# Beach and Surf shoes



## WNYBob (Aug 16, 2011)

I’ve seen posts from hats to rain jackets so thought I could ask about shoes. What’s anyone like and find most practical for beach and surf shoes? Easy to get the sand out of, rinse the saltwater out and dry fairly quickly. I don’t do flipflops, hate walking in the sand in them, has to be lace up of some kind. I have some, but there's always a better idea somewhere when other's preferences come out.


----------



## AbuMike (Sep 3, 2007)

crocs.........................


----------



## Hudak (Sep 10, 2007)

Shoes? what are they?


----------



## HStew (Jan 8, 2009)

Keen and Teva may be your best buy


----------



## Oldmulletbreath (Jan 7, 2006)

"Put on your barefoot shoes" J.B.


----------



## fishnuttz (Jun 27, 2008)

If I'm not in waders I'm Barefoot


----------



## Ichabod (Sep 5, 2010)

Go necked and enjoy the sand and water running 'tween yer toes.


----------



## surfchunker (Apr 10, 2006)

croc's


----------



## HStew (Jan 8, 2009)

You got diabetes you better be wearing good foot protection. Oh yeah and, broken glass,sharp and rusty metals,stinging nettles, sting rays. I've been lucky going barefoot but there's always that first time and I've seen injuries due to no foot gear. It will ruin your trip and will cost more than just money, especially if you are fishing a place that is accessible by boat only. 
If I had the time I could tell some stories of when I was caretaker at Portsmouth Island fish camp.


----------



## Loki (Sep 26, 2010)

Crocs just don't leave them exposed to the sun when not on your feet. They shrink!!!!


----------



## AKrichard (Jan 3, 2010)

Xtra Tuff boots when not in waders, year round. But heck...i'm in Alaska. Xtra Tuff's last forever and are perfect on boats too. Also warm below 20 degrees... if you stay active more so. I recommend moisture wicking type socks.


----------



## GreenFord (Apr 11, 2009)

I wear some thing like this when I need some. Cheap easy and mesh top.
http://www.swimoutlet.com/product_p/1843.htm


----------



## obxflea (Dec 15, 2007)

no need for shoes on the beach, and certainly no need for crock EVER!! Like Nutz said, waders or barefoot.
◆ ◆ ◆ ◆ ◆
→ APPLY WHAT YOU READ:
**A)** In the rows, revise the stretch from the line containing "Is point (723, 227)" through the line containing "Can you confirm if clear blue water at center is positioned", replacing "cabinetry" with "cupboards" and keeping everything else unchanged. Leave the pictures out of your answer.
**B)** Pick up the thread on beach and surf shoes after its final post and continue it.
The forum thread above and the rows that follow are unrelated material.
◆ ◆ ◆ ◆ ◆
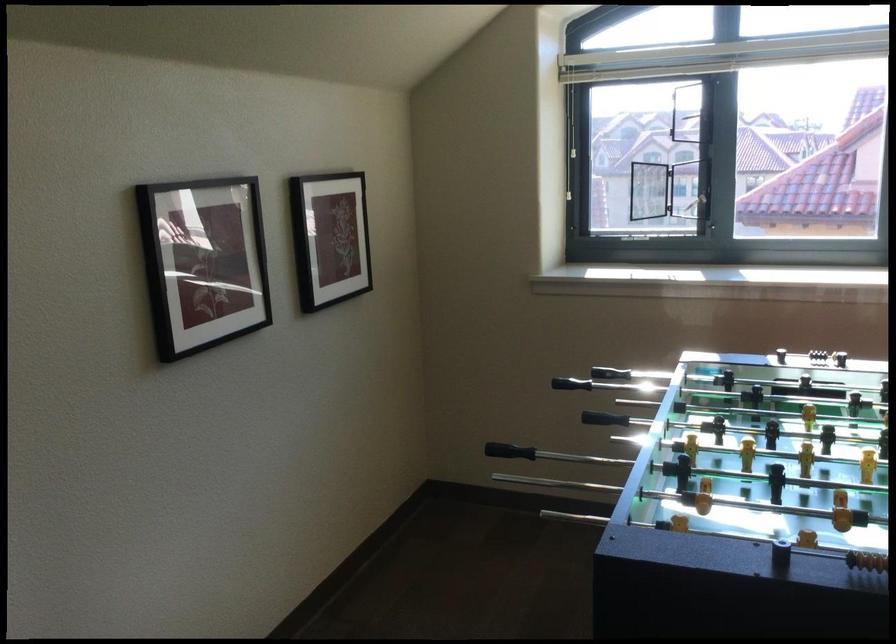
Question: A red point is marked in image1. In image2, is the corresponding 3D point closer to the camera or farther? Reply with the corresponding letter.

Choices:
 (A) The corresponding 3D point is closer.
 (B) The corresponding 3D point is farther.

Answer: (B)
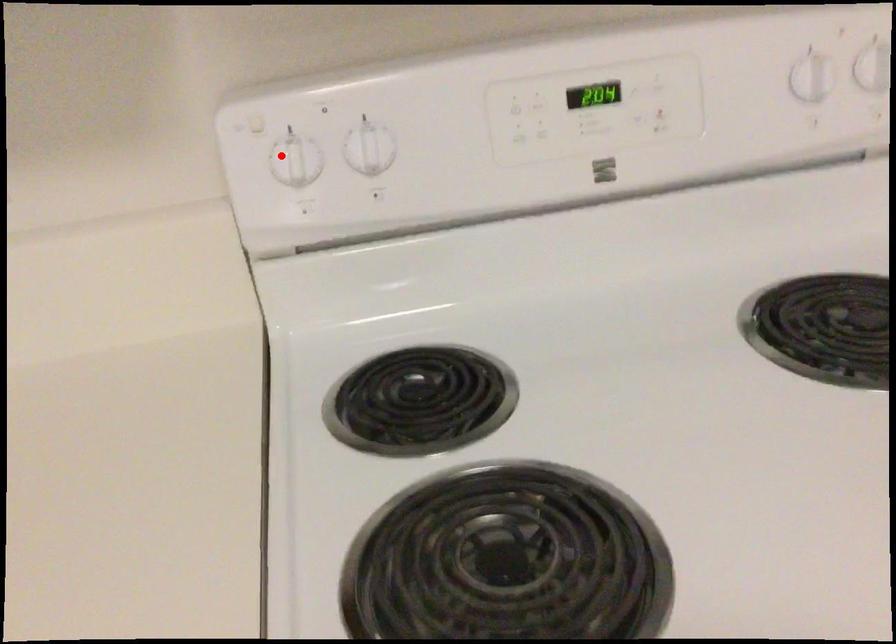
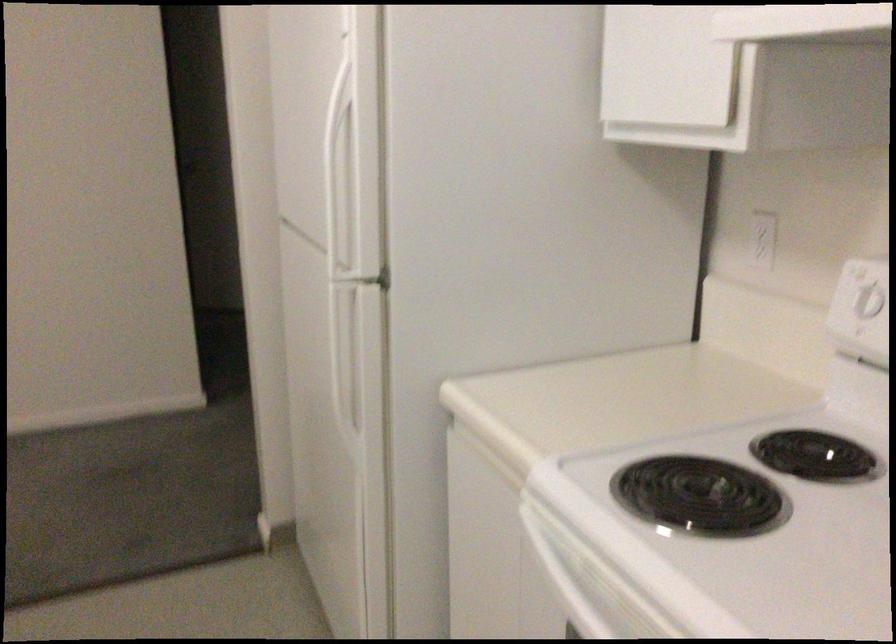
Question: A red point is marked in image1. In image2, is the corresponding 3D point closer to the camera or farther? Reply with the corresponding letter.

Choices:
 (A) The corresponding 3D point is closer.
 (B) The corresponding 3D point is farther.

Answer: (B)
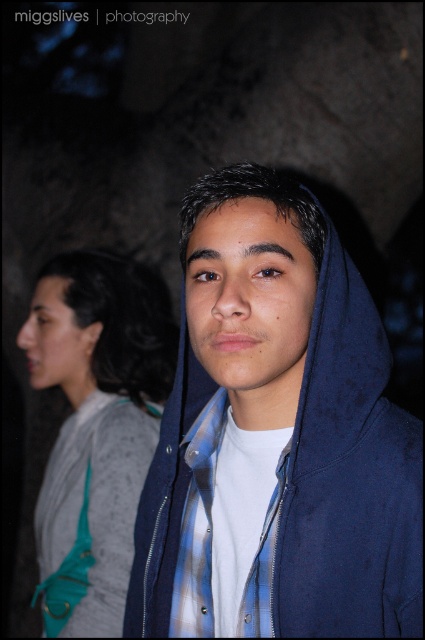
You are a photographer trying to capture a candid shot of the blue plaid shirt at center and the teal fabric purse at left. If your camera has a maximum focus range of 30 inches, will you be able to focus on both subjects simultaneously?

The teal fabric purse at left and blue plaid shirt at center are 30.70 inches apart from each other, which exceeds the camera maximum focus range of 30 inches. Therefore, you cannot focus on both subjects simultaneously.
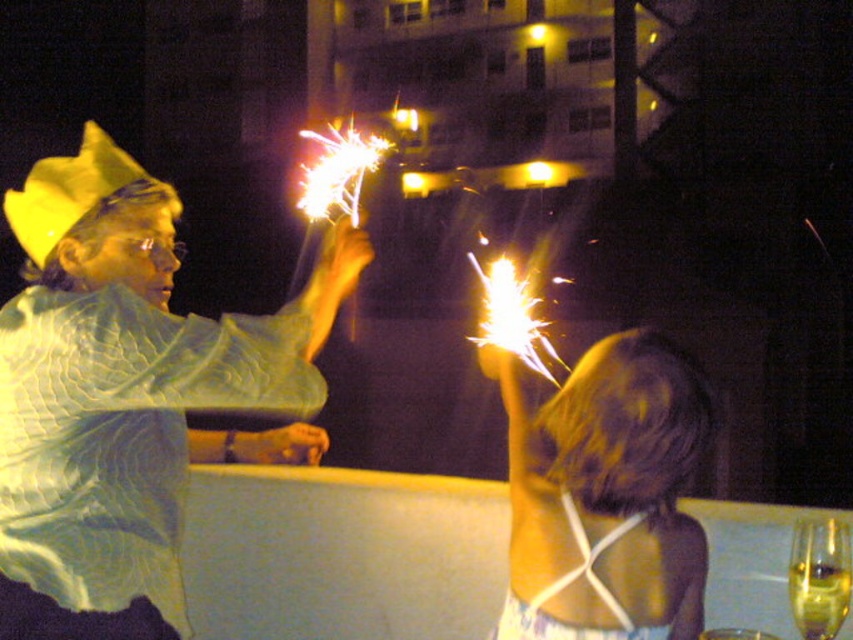
Can you confirm if matte green fabric at left is wider than blonde hair at upper right?

Yes.

Consider the image. Which of these two, matte green fabric at left or blonde hair at upper right, stands taller?

With more height is matte green fabric at left.

This screenshot has height=640, width=853. Identify the location of matte green fabric at left. (132, 381).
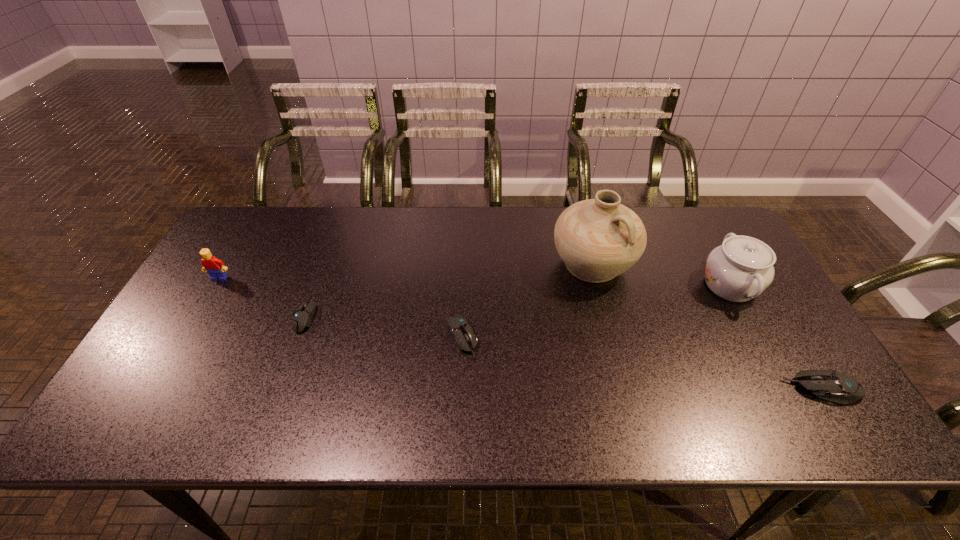
The width and height of the screenshot is (960, 540). Find the location of `the shortest computer mouse`. the shortest computer mouse is located at coordinates [302, 317].

Where is `the second object from left to right`? The image size is (960, 540). the second object from left to right is located at coordinates (302, 317).

Locate an element on the screen. The width and height of the screenshot is (960, 540). the second tallest computer mouse is located at coordinates (459, 328).

The image size is (960, 540). I want to click on the fourth object from right to left, so click(x=459, y=328).

The image size is (960, 540). Identify the location of the rightmost computer mouse. (830, 385).

Identify the location of the nearest object. The image size is (960, 540). (830, 385).

I want to click on chinaware, so click(x=740, y=269).

You are a GUI agent. You are given a task and a screenshot of the screen. Output one action in this format:
    pyautogui.click(x=<x>, y=<y>)
    Task: Click on the fourth shortest object
    The height and width of the screenshot is (540, 960).
    Given the screenshot: What is the action you would take?
    pos(212,265)

Find the location of `the leftmost object`. the leftmost object is located at coordinates (212, 265).

I want to click on pottery, so click(x=598, y=239).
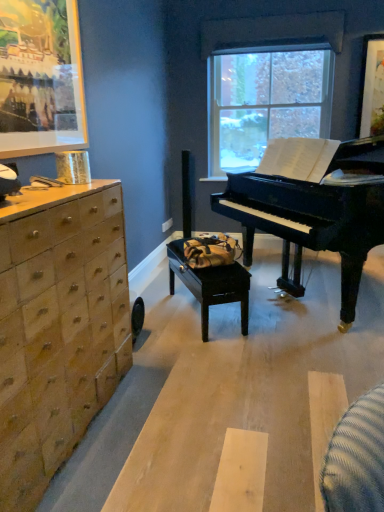
Locate an element on the screen. This screenshot has width=384, height=512. vacant space to the right of wooden chest of drawers at left is located at coordinates (195, 428).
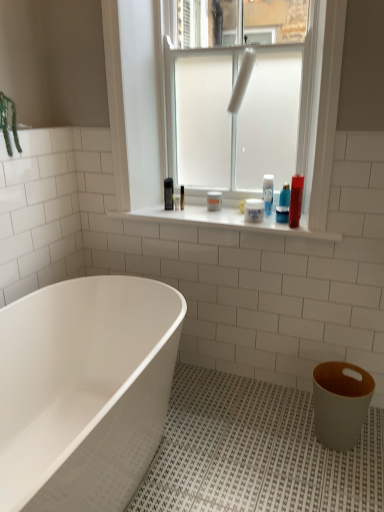
Question: Can you confirm if shiny plastic tube at upper right, marked as the 2th toiletry in a left-to-right arrangement, is thinner than white matte jar at center, the first toiletry from the left?

Choices:
 (A) no
 (B) yes

Answer: (B)

Question: Considering the relative sizes of shiny plastic tube at upper right, the first toiletry in the right-to-left sequence, and white matte jar at center, the 2th toiletry when ordered from right to left, in the image provided, is shiny plastic tube at upper right, the first toiletry in the right-to-left sequence, bigger than white matte jar at center, the 2th toiletry when ordered from right to left,?

Choices:
 (A) yes
 (B) no

Answer: (A)

Question: Is shiny plastic tube at upper right, marked as the 2th toiletry in a left-to-right arrangement, at the right side of white matte jar at center, the first toiletry from the left?

Choices:
 (A) yes
 (B) no

Answer: (A)

Question: From a real-world perspective, does shiny plastic tube at upper right, marked as the 2th toiletry in a left-to-right arrangement, stand above white matte jar at center, the 2th toiletry when ordered from right to left?

Choices:
 (A) yes
 (B) no

Answer: (A)

Question: Is shiny plastic tube at upper right, marked as the 2th toiletry in a left-to-right arrangement, positioned with its back to white matte jar at center, the first toiletry from the left?

Choices:
 (A) no
 (B) yes

Answer: (A)

Question: Is shiny plastic tube at upper right, the first toiletry in the right-to-left sequence, bigger or smaller than white matte jar at center, the 2th toiletry when ordered from right to left?

Choices:
 (A) big
 (B) small

Answer: (A)

Question: Is point (299, 212) closer or farther from the camera than point (261, 211)?

Choices:
 (A) farther
 (B) closer

Answer: (B)

Question: Considering the positions of shiny plastic tube at upper right, the first toiletry in the right-to-left sequence, and white matte jar at center, the first toiletry from the left, in the image, is shiny plastic tube at upper right, the first toiletry in the right-to-left sequence, wider or thinner than white matte jar at center, the first toiletry from the left,?

Choices:
 (A) wide
 (B) thin

Answer: (B)

Question: From a real-world perspective, relative to white matte jar at center, the 2th toiletry when ordered from right to left, is shiny plastic tube at upper right, marked as the 2th toiletry in a left-to-right arrangement, vertically above or below?

Choices:
 (A) below
 (B) above

Answer: (B)

Question: Looking at their shapes, would you say shiny plastic tube at upper right, the first toiletry in the right-to-left sequence, is wider or thinner than white glossy bathtub at lower left?

Choices:
 (A) thin
 (B) wide

Answer: (A)

Question: Relative to white glossy bathtub at lower left, is shiny plastic tube at upper right, the first toiletry in the right-to-left sequence, in front or behind?

Choices:
 (A) behind
 (B) front

Answer: (A)

Question: Looking at the image, does shiny plastic tube at upper right, marked as the 2th toiletry in a left-to-right arrangement, seem bigger or smaller compared to white glossy bathtub at lower left?

Choices:
 (A) big
 (B) small

Answer: (B)

Question: Is point (302, 177) closer or farther from the camera than point (71, 479)?

Choices:
 (A) farther
 (B) closer

Answer: (A)

Question: Would you say white frosted glass at center is to the left or to the right of clear glass window screen at upper center in the picture?

Choices:
 (A) left
 (B) right

Answer: (A)

Question: From a real-world perspective, relative to clear glass window screen at upper center, is white frosted glass at center vertically above or below?

Choices:
 (A) below
 (B) above

Answer: (A)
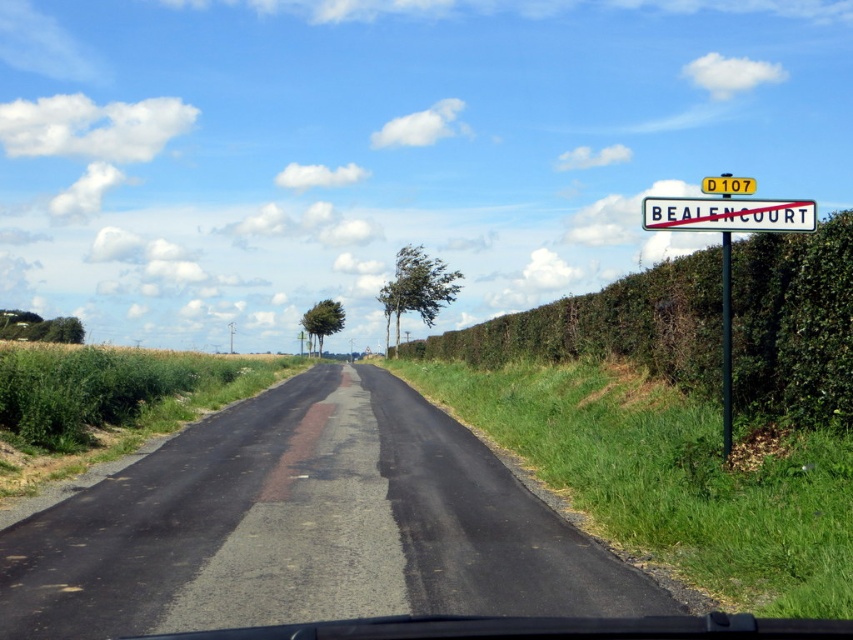
Which is more to the left, black metal signpost at upper right or yellow plastic sign at upper center?

black metal signpost at upper right

Image resolution: width=853 pixels, height=640 pixels. What do you see at coordinates (726, 342) in the screenshot?
I see `black metal signpost at upper right` at bounding box center [726, 342].

Locate an element on the screen. black metal signpost at upper right is located at coordinates (726, 342).

Between green leafy hedge at right and yellow plastic sign at upper center, which one has more height?

yellow plastic sign at upper center is taller.

Is green leafy hedge at right below yellow plastic sign at upper center?

Indeed, green leafy hedge at right is positioned under yellow plastic sign at upper center.

Is point (567, 355) farther from camera compared to point (735, 186)?

Yes.

The height and width of the screenshot is (640, 853). Identify the location of green leafy hedge at right. (793, 324).

Can you confirm if white plastic sign at upper right is positioned below yellow plastic sign at upper center?

Indeed, white plastic sign at upper right is positioned under yellow plastic sign at upper center.

Is white plastic sign at upper right further to the viewer compared to yellow plastic sign at upper center?

No, it is in front of yellow plastic sign at upper center.

Is point (723, 227) positioned behind point (744, 193)?

That is True.

The height and width of the screenshot is (640, 853). I want to click on white plastic sign at upper right, so click(728, 214).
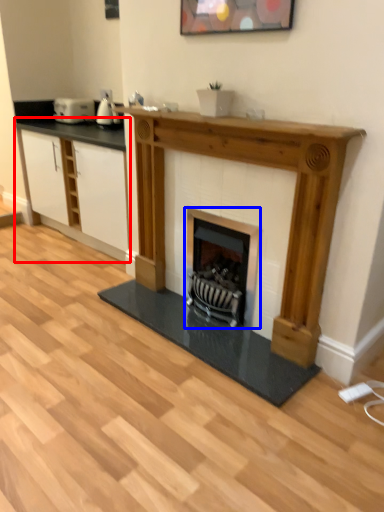
Question: Which point is further to the camera, cabinetry (highlighted by a red box) or wood burning stove (highlighted by a blue box)?

Choices:
 (A) cabinetry
 (B) wood burning stove

Answer: (A)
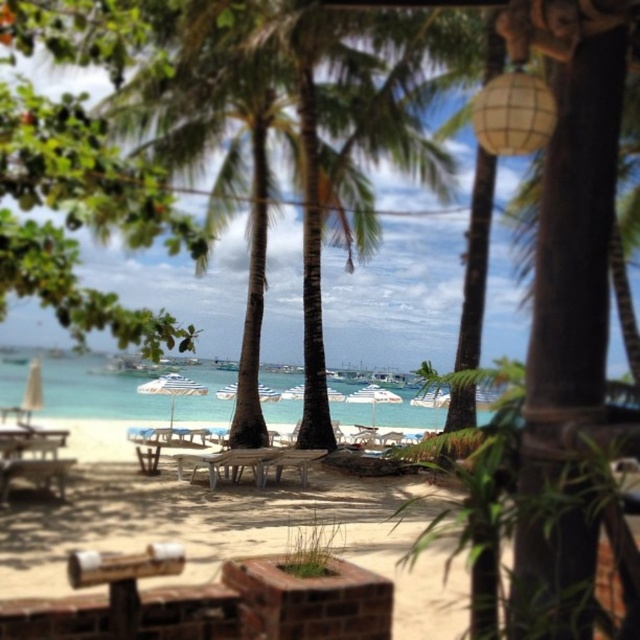
Can you confirm if clear blue water at center is positioned to the left of wooden table at center?

Indeed, clear blue water at center is positioned on the left side of wooden table at center.

Can you confirm if clear blue water at center is thinner than wooden table at center?

Incorrect, clear blue water at center's width is not less than wooden table at center's.

Is point (364, 387) less distant than point (305, 461)?

No, (364, 387) is further to viewer.

Find the location of a particular element. The image size is (640, 640). clear blue water at center is located at coordinates point(128,392).

Which is below, clear blue water at center or wooden picnic table at lower left?

wooden picnic table at lower left is lower down.

Is clear blue water at center above wooden picnic table at lower left?

Yes.

Which is in front, point (292, 397) or point (52, 442)?

Positioned in front is point (52, 442).

This screenshot has width=640, height=640. What are the coordinates of `clear blue water at center` in the screenshot? It's located at (128, 392).

Is brick textured bench at center wider than wooden table at center?

Yes.

Is point (264, 548) positioned in front of point (262, 465)?

That is True.

You are a GUI agent. You are given a task and a screenshot of the screen. Output one action in this format:
    pyautogui.click(x=<x>, y=<y>)
    Task: Click on the brick textured bench at center
    
    Given the screenshot: What is the action you would take?
    pyautogui.click(x=209, y=564)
◆ ◆ ◆ ◆ ◆
→ OUTPUTS FOR THE TASKS:
**A)**
Is point (723, 227) positioned behind point (744, 193)?

That is True.

The height and width of the screenshot is (640, 853). I want to click on white plastic sign at upper right, so click(728, 214).
Question: Which point is further to the camera, cupboards (highlighted by a red box) or wood burning stove (highlighted by a blue box)?

Choices:
 (A) cupboards
 (B) wood burning stove

Answer: (A)
Can you confirm if clear blue water at center is positioned to the left of wooden table at center?

**B)**
----------



## tjbjornsen (Oct 31, 2009)

Like my crocs, just not on the beach. As easy as it is for stuff to get out of them, it seems even easier for stuff to get in them!
Me, I'm always barefoot, but then H. Stew rings with with a fair amount of reason too... 
Dang you H. Stew! ;-)


----------



## jakuka (Oct 12, 2009)

x 3 on what fishnuttz said. Nothing makes me forget the city like the feeling of sand between my toes. I'm either in waders or barefoot.


----------



## Captain Awesome (Jul 27, 2010)

As mentioned the problem with most shoes and sandals on the beach is stuff gets in as quick as it comes out. I tried out my Merrill trail glove (barefoot style shoes) this year and they ended up with sand in them real quick that gets under your foot and stays there (not comfortable). Sandals have the same problem but are easy to wash out so it's a quick and easy fix, even while they are on. The "water socks" like GreenFord mentioned are probably your best bet if you don't want to go barefoot. There are also the "flats" boots and sneakers from Simms and others but I have zero knowledge or experience with them.


----------



## chest2head&glassy (Jul 2, 2002)

I'm either barefoot or waders but I came across these on the 'net:
http://www.froggtoggs.com/?wading/wading_boots/251381


----------



## SmoothLures (Feb 13, 2008)

Crocs or nothing. Nothing while I'm fishing, gotta have something to walk there in though.


----------



## Kingfish258 (Jun 30, 2010)

Keen Sandals, have 3 pair i wear up to november, they stay tight and the shells dont get in inside of them


----------



## old dog (Jun 16, 2010)

Shimano's Evair wading sandal is nice its really lite and water proof


----------



## Rockfish1 (Apr 8, 2005)

chest2head&glassy said:


> I'm either barefoot or waders but I came across these on the 'net:
> http://www.froggtoggs.com/?wading/wading_boots/251381


BassPro has these with the zipper on the side, call'em their Flats Boots... and $10 cheaper... I have a pair my actual shoe size and a pair one size bigger that I wear over my stocking foot waders... being diabetic I need to watch out for foot injuries... a lot of time on clean beaches I'm barefoot, but on shelly or cluttered beaches I'm in these or a pair of the slip on's that GFord showed...


----------



## junkmansj (Jul 23, 2005)

Shimano Evair Sandals+1 or Crocs. Cold weather is Calf High Boots


----------



## jhook (Jul 27, 2008)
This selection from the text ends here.